### Provided records
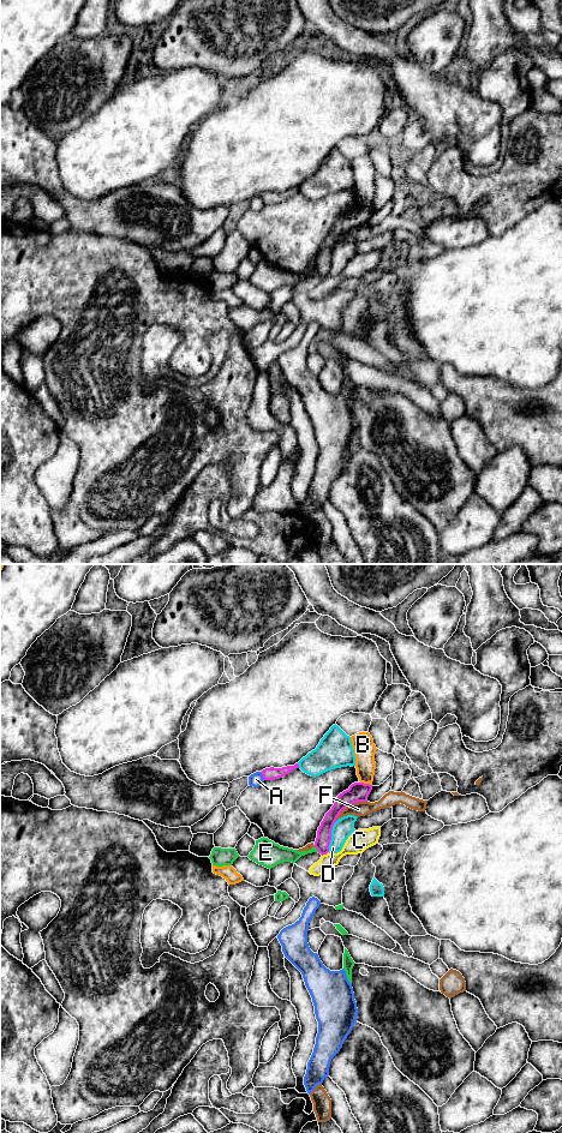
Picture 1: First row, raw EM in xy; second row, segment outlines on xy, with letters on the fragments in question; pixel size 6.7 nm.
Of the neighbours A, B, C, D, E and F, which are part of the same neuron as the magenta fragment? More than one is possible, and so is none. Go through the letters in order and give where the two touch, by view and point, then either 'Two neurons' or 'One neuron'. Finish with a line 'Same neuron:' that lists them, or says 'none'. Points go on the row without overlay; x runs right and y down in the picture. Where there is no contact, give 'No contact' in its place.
A: Touches magenta at xy (262, 198). Two neurons
B: Touches magenta at xy (366, 208). Two neurons
C: Touches magenta at xy (324, 277). Two neurons
D: Touches magenta at xy (330, 261). Two neurons
E: Touches magenta at xy (317, 273). Two neurons
F: Touches magenta at xy (348, 229). Two neurons
Same neuron: none

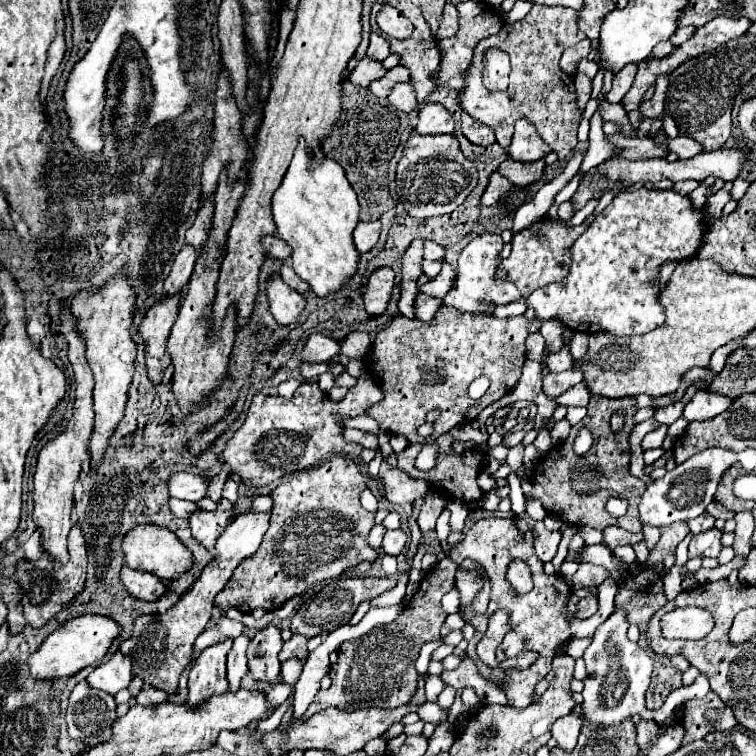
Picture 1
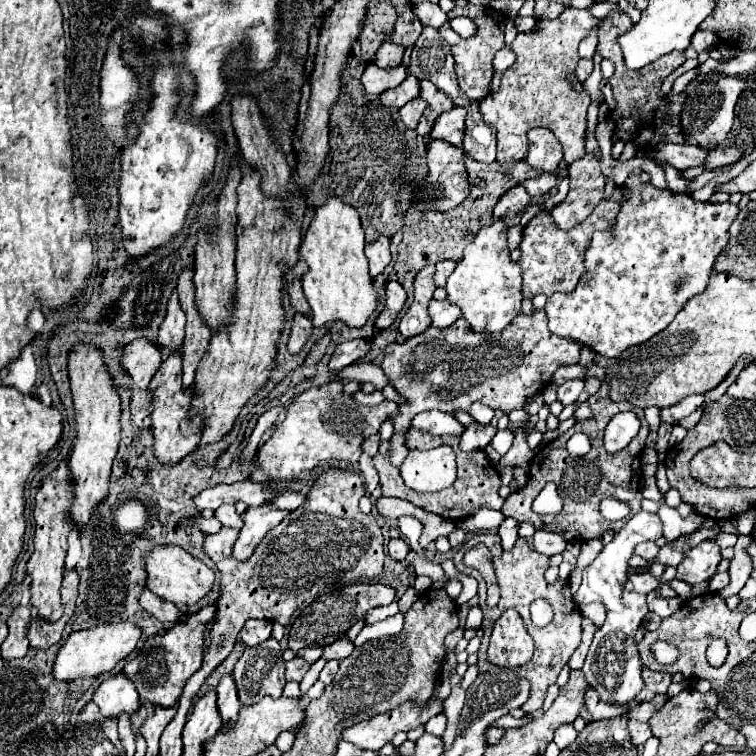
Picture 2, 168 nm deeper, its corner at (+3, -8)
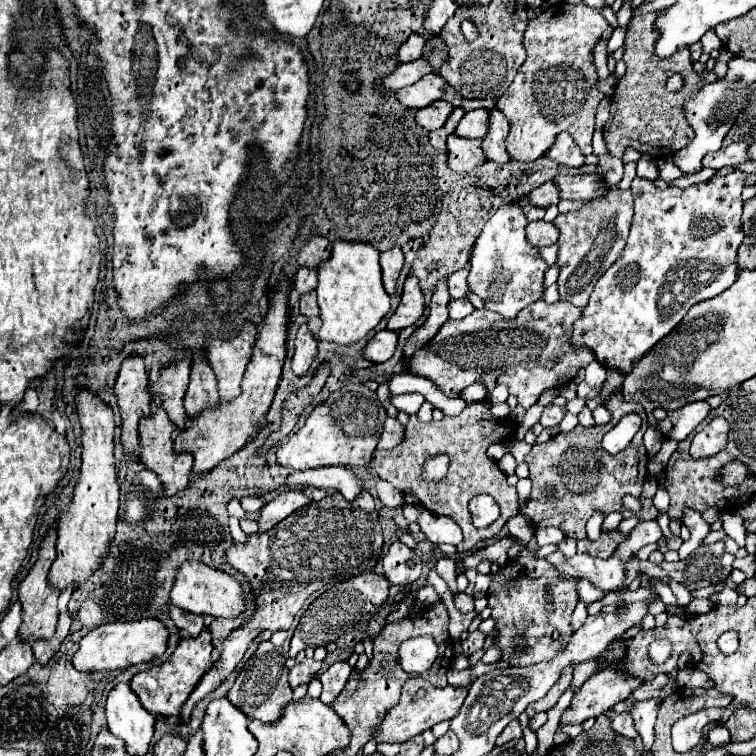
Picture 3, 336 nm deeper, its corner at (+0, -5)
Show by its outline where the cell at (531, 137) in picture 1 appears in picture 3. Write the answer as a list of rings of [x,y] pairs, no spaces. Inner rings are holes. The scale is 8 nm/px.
[[[569,132],[559,134],[559,138],[555,140],[555,146],[551,146],[551,150],[545,156],[559,164],[565,164],[565,166],[583,166],[585,164],[585,156],[581,154],[579,146],[573,142]]]

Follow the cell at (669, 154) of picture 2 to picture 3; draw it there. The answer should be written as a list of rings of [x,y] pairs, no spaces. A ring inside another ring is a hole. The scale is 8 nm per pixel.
[[[735,142],[735,144],[729,144],[727,148],[721,148],[721,150],[717,150],[715,154],[707,154],[707,158],[703,160],[703,164],[709,166],[709,168],[737,166],[737,164],[749,160],[747,148],[749,148],[747,142]]]

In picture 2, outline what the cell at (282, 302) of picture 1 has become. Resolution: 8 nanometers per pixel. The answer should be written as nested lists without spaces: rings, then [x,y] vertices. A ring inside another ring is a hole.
[[[294,313],[294,321],[292,321],[290,337],[288,337],[288,351],[292,355],[298,353],[302,349],[302,345],[306,343],[310,333],[312,333],[312,319],[302,315],[302,313]]]

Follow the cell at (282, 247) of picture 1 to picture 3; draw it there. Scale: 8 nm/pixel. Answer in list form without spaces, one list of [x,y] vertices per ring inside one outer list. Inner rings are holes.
[[[299,268],[295,274],[293,286],[299,294],[309,294],[311,290],[317,288],[317,272],[311,268]]]

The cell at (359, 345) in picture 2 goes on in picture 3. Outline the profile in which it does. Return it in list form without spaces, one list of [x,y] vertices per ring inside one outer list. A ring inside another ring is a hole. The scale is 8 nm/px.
[[[391,330],[377,332],[377,336],[365,348],[365,358],[373,360],[373,362],[389,360],[397,348],[397,338],[399,338],[399,334],[391,332]]]

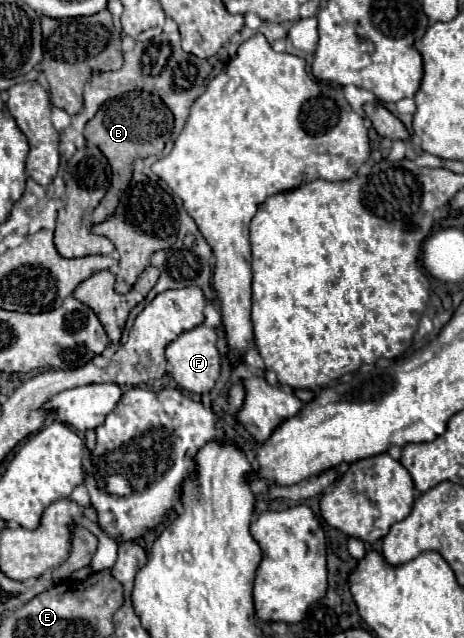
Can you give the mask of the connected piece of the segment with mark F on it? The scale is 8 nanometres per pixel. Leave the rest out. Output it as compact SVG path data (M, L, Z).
M200 324L188 332L182 332L168 348L166 348L166 358L172 364L172 378L188 392L210 392L220 376L222 368L222 356L218 350L218 334L214 328Z

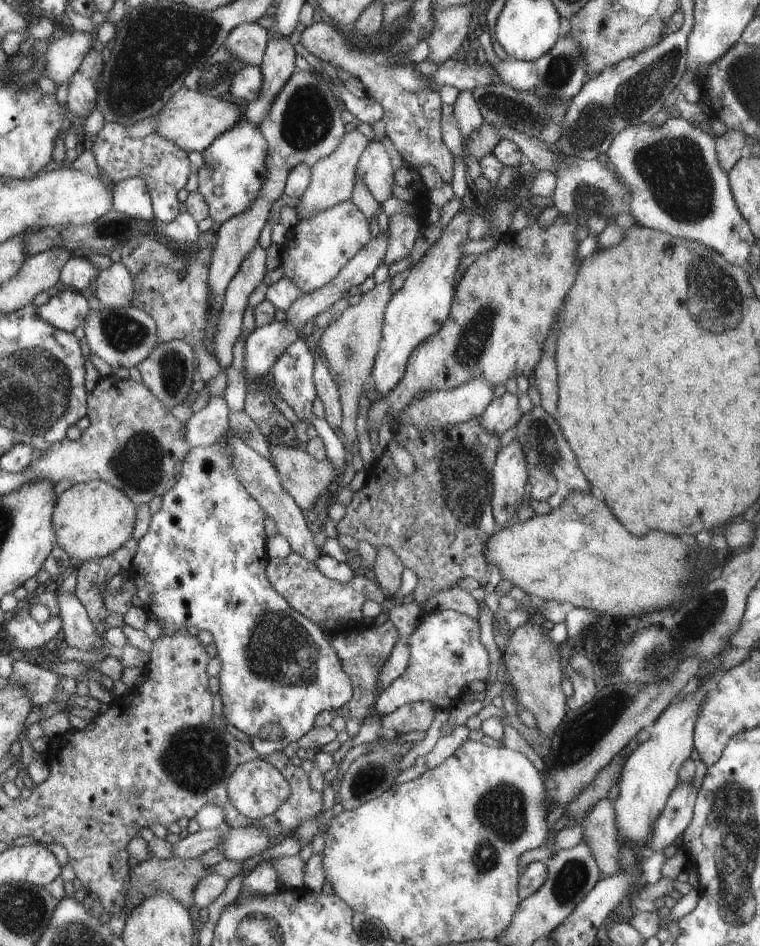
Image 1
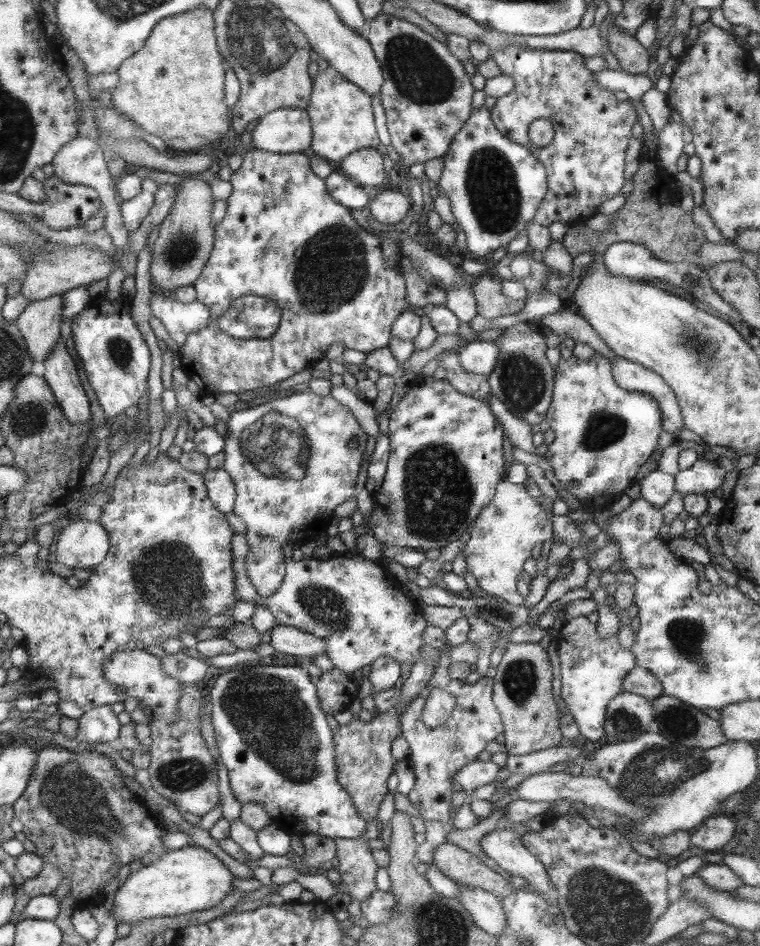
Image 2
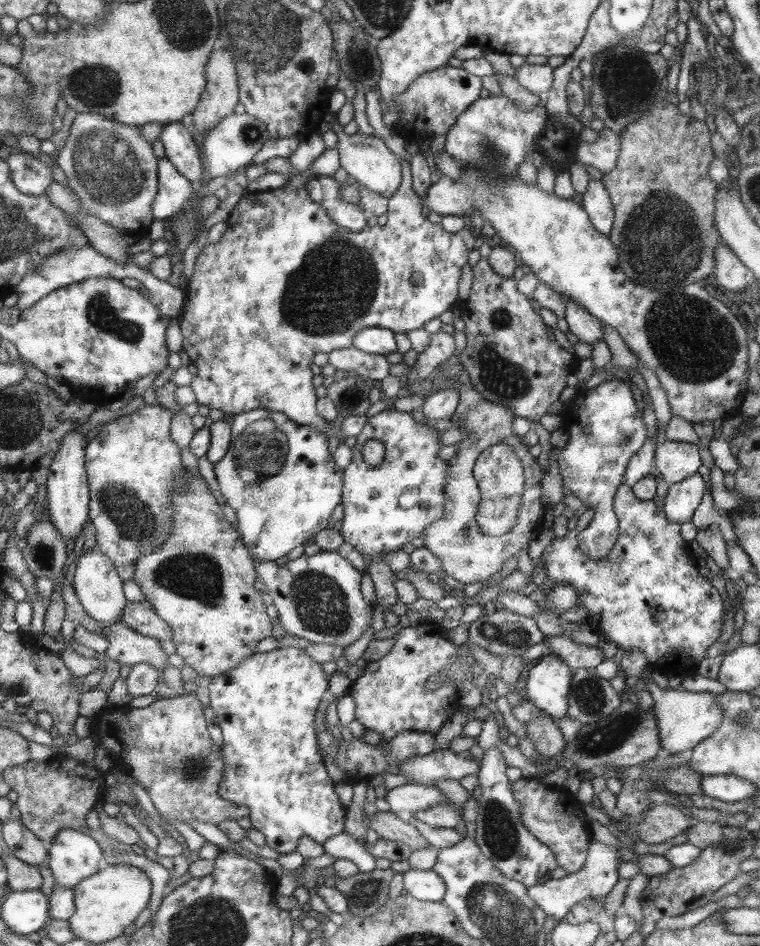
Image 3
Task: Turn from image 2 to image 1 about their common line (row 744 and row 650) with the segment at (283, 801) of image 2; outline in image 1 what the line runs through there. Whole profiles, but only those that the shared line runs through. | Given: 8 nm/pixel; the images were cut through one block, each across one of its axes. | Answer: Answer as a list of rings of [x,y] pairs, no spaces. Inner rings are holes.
[[[218,442],[211,447],[192,449],[188,453],[187,459],[184,460],[180,476],[174,487],[171,488],[163,497],[163,505],[160,511],[151,516],[150,527],[147,534],[139,539],[136,554],[132,559],[132,564],[128,570],[129,579],[136,586],[136,594],[144,603],[143,609],[150,619],[156,619],[162,624],[162,635],[171,635],[180,629],[187,629],[190,626],[197,626],[199,630],[208,630],[214,636],[214,642],[217,648],[217,655],[221,660],[221,671],[219,672],[219,694],[223,702],[223,715],[228,724],[232,724],[238,730],[244,732],[251,738],[253,747],[260,755],[272,754],[276,751],[283,751],[290,742],[302,738],[312,727],[315,726],[315,718],[322,711],[337,709],[346,704],[354,694],[354,686],[351,684],[351,677],[344,672],[342,661],[339,659],[337,652],[332,650],[328,640],[324,640],[322,630],[316,624],[308,624],[307,616],[300,616],[301,612],[296,609],[292,610],[291,604],[284,598],[274,587],[271,581],[266,578],[269,556],[266,554],[266,542],[264,542],[264,511],[258,501],[250,496],[246,487],[238,480],[235,470],[231,465],[231,458]],[[264,724],[280,724],[284,728],[284,736],[276,742],[262,740],[260,728]]]

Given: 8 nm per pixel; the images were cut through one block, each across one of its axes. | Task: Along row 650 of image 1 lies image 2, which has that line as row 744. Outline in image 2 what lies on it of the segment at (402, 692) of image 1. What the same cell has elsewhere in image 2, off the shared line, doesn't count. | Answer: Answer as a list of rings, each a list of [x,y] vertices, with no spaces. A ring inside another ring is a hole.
[[[444,646],[440,650],[439,666],[435,668],[428,686],[422,689],[413,701],[407,702],[407,707],[403,708],[402,717],[399,722],[402,723],[402,736],[408,741],[410,752],[408,759],[410,761],[412,770],[414,771],[416,780],[412,790],[407,794],[410,804],[418,810],[423,820],[441,820],[448,822],[450,820],[450,800],[452,800],[452,776],[454,776],[464,765],[477,760],[478,754],[482,750],[486,750],[486,744],[496,740],[496,736],[503,734],[505,727],[503,726],[502,715],[499,713],[498,707],[495,705],[493,698],[493,679],[490,677],[483,677],[475,685],[468,685],[468,682],[460,679],[452,679],[448,675],[448,666],[451,664],[450,653],[453,650],[451,646]],[[433,688],[441,688],[452,693],[456,699],[456,706],[452,711],[451,717],[438,728],[428,728],[421,719],[422,711],[428,698],[428,694]]]

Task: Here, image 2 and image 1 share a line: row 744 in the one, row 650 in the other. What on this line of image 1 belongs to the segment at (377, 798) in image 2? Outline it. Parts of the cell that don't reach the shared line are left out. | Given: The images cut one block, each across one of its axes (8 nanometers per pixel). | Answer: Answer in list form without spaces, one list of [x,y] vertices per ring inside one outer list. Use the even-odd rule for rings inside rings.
[[[388,619],[380,626],[371,625],[369,628],[362,628],[358,633],[348,625],[342,631],[335,630],[331,634],[331,643],[335,645],[339,659],[342,661],[344,672],[348,673],[348,676],[351,677],[354,694],[342,707],[330,711],[322,711],[318,714],[315,718],[315,726],[323,727],[330,725],[330,722],[337,716],[344,718],[352,717],[363,724],[365,718],[370,716],[370,711],[375,708],[375,702],[379,696],[379,690],[377,689],[379,680],[377,678],[379,677],[380,669],[386,664],[388,658],[390,658],[390,653],[395,648],[395,644],[400,640],[399,629]]]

### Exercise
What you print must match the entries exactly, except that no pictures appear.

### Expected answer
Picture 1: First row, raw EM in xy; second row, segment outlines on xy, with letters on the fragments in question; pixel size 6.7 nm.
Of the neighbours A, B, C, D, E and F, which are part of the same neuron as the magenta fragment? More than one is possible, and so is none. Go through the letters in order and give where the two touch, by view and point, then either 'Two neurons' or 'One neuron'. Finish with a line 'Same neuron:' that lists them, or says 'none'. Points go on the row without overlay; x runs right and y down in the picture. Where there is no contact, give 'No contact' in its place.
A: Touches magenta at xy (262, 198). Two neurons
B: Touches magenta at xy (366, 208). Two neurons
C: Touches magenta at xy (324, 277). Two neurons
D: Touches magenta at xy (330, 261). Two neurons
E: Touches magenta at xy (317, 273). Two neurons
F: Touches magenta at xy (348, 229). Two neurons
Same neuron: none

Picture 1
Picture 2, 168 nm deeper, its corner at (+3, -8)
Picture 3, 336 nm deeper, its corner at (+0, -5)
Show by its outline where the cell at (531, 137) in picture 1 appears in picture 3. Write the answer as a list of rings of [x,y] pairs, no spaces. Inner rings are holes. The scale is 8 nm/px.
[[[569,132],[559,134],[559,138],[555,140],[555,146],[551,146],[551,150],[545,156],[559,164],[565,164],[565,166],[583,166],[585,164],[585,156],[581,154],[579,146],[573,142]]]

Follow the cell at (669, 154) of picture 2 to picture 3; draw it there. The answer should be written as a list of rings of [x,y] pairs, no spaces. A ring inside another ring is a hole. The scale is 8 nm per pixel.
[[[735,142],[735,144],[729,144],[727,148],[721,148],[721,150],[717,150],[715,154],[707,154],[707,158],[703,160],[703,164],[709,166],[709,168],[737,166],[737,164],[749,160],[747,148],[749,148],[747,142]]]

In picture 2, outline what the cell at (282, 302) of picture 1 has become. Resolution: 8 nanometers per pixel. The answer should be written as nested lists without spaces: rings, then [x,y] vertices. A ring inside another ring is a hole.
[[[294,313],[294,321],[292,321],[290,337],[288,337],[288,351],[292,355],[298,353],[302,349],[302,345],[306,343],[310,333],[312,333],[312,319],[302,315],[302,313]]]

Follow the cell at (282, 247) of picture 1 to picture 3; draw it there. Scale: 8 nm/pixel. Answer in list form without spaces, one list of [x,y] vertices per ring inside one outer list. Inner rings are holes.
[[[299,268],[295,274],[293,286],[299,294],[309,294],[311,290],[317,288],[317,272],[311,268]]]

The cell at (359, 345) in picture 2 goes on in picture 3. Outline the profile in which it does. Return it in list form without spaces, one list of [x,y] vertices per ring inside one outer list. A ring inside another ring is a hole. The scale is 8 nm/px.
[[[391,330],[377,332],[377,336],[365,348],[365,358],[373,360],[373,362],[389,360],[397,348],[397,338],[399,338],[399,334],[391,332]]]

Can you give the mask of the connected piece of the segment with mark F on it? The scale is 8 nanometres per pixel. Leave the rest out. Output it as compact SVG path data (M, L, Z).
M200 324L188 332L182 332L168 348L166 348L166 358L172 364L172 378L188 392L210 392L220 376L222 368L222 356L218 350L218 334L214 328Z

Image 1
Image 2
Image 3
Task: Turn from image 2 to image 1 about their common line (row 744 and row 650) with the segment at (283, 801) of image 2; outline in image 1 what the line runs through there. Whole profiles, but only those that the shared line runs through. | Given: 8 nm/pixel; the images were cut through one block, each across one of its axes. | Answer: Answer as a list of rings of [x,y] pairs, no spaces. Inner rings are holes.
[[[218,442],[211,447],[192,449],[188,453],[187,459],[184,460],[180,476],[174,487],[171,488],[163,497],[163,505],[160,511],[151,516],[150,527],[147,534],[139,539],[136,554],[132,559],[132,564],[128,570],[129,579],[136,586],[136,594],[144,603],[143,609],[150,619],[156,619],[162,624],[162,635],[171,635],[180,629],[187,629],[190,626],[197,626],[199,630],[208,630],[214,636],[214,642],[217,648],[217,655],[221,660],[221,671],[219,672],[219,694],[223,702],[223,715],[228,724],[232,724],[238,730],[244,732],[251,738],[253,747],[260,755],[272,754],[276,751],[283,751],[290,742],[302,738],[312,727],[315,726],[315,718],[322,711],[337,709],[346,704],[354,694],[354,686],[351,684],[351,677],[344,672],[342,661],[339,659],[337,652],[332,650],[328,640],[324,640],[322,630],[316,624],[308,624],[307,616],[300,616],[301,612],[296,609],[292,610],[291,604],[284,598],[274,587],[271,581],[266,578],[269,556],[266,554],[266,542],[264,542],[264,511],[258,501],[250,496],[246,487],[238,480],[235,470],[231,465],[231,458]],[[264,724],[280,724],[284,728],[284,736],[276,742],[262,740],[260,728]]]

Given: 8 nm per pixel; the images were cut through one block, each across one of its axes. | Task: Along row 650 of image 1 lies image 2, which has that line as row 744. Outline in image 2 what lies on it of the segment at (402, 692) of image 1. What the same cell has elsewhere in image 2, off the shared line, doesn't count. | Answer: Answer as a list of rings, each a list of [x,y] vertices, with no spaces. A ring inside another ring is a hole.
[[[444,646],[440,650],[439,666],[435,668],[428,686],[422,689],[413,701],[407,702],[407,707],[403,708],[402,717],[399,722],[402,723],[402,736],[408,741],[410,752],[408,759],[410,761],[412,770],[414,771],[416,780],[412,790],[407,794],[410,804],[418,810],[423,820],[441,820],[448,822],[450,820],[450,800],[452,800],[452,776],[454,776],[464,765],[477,760],[478,754],[482,750],[486,750],[486,744],[496,740],[496,736],[503,734],[505,727],[503,726],[502,715],[499,713],[498,707],[495,705],[493,698],[493,679],[490,677],[483,677],[475,685],[468,685],[468,682],[460,679],[452,679],[448,675],[448,666],[451,664],[450,653],[453,650],[451,646]],[[433,688],[441,688],[452,693],[456,699],[456,706],[452,711],[451,717],[438,728],[428,728],[421,719],[422,711],[428,698],[428,694]]]

Task: Here, image 2 and image 1 share a line: row 744 in the one, row 650 in the other. What on this line of image 1 belongs to the segment at (377, 798) in image 2? Outline it. Parts of the cell that don't reach the shared line are left out. | Given: The images cut one block, each across one of its axes (8 nanometers per pixel). | Answer: Answer in list form without spaces, one list of [x,y] vertices per ring inside one outer list. Use the even-odd rule for rings inside rings.
[[[388,619],[380,626],[371,625],[369,628],[362,628],[358,633],[348,625],[342,631],[335,630],[331,634],[331,643],[335,645],[339,659],[342,661],[344,672],[348,673],[348,676],[351,677],[354,694],[342,707],[330,711],[322,711],[318,714],[315,718],[315,726],[323,727],[330,725],[330,722],[337,716],[344,718],[352,717],[363,724],[365,718],[370,716],[370,711],[375,708],[375,702],[379,696],[379,690],[377,689],[379,680],[377,678],[379,677],[380,669],[386,664],[388,658],[390,658],[390,653],[395,648],[395,644],[400,640],[399,629]]]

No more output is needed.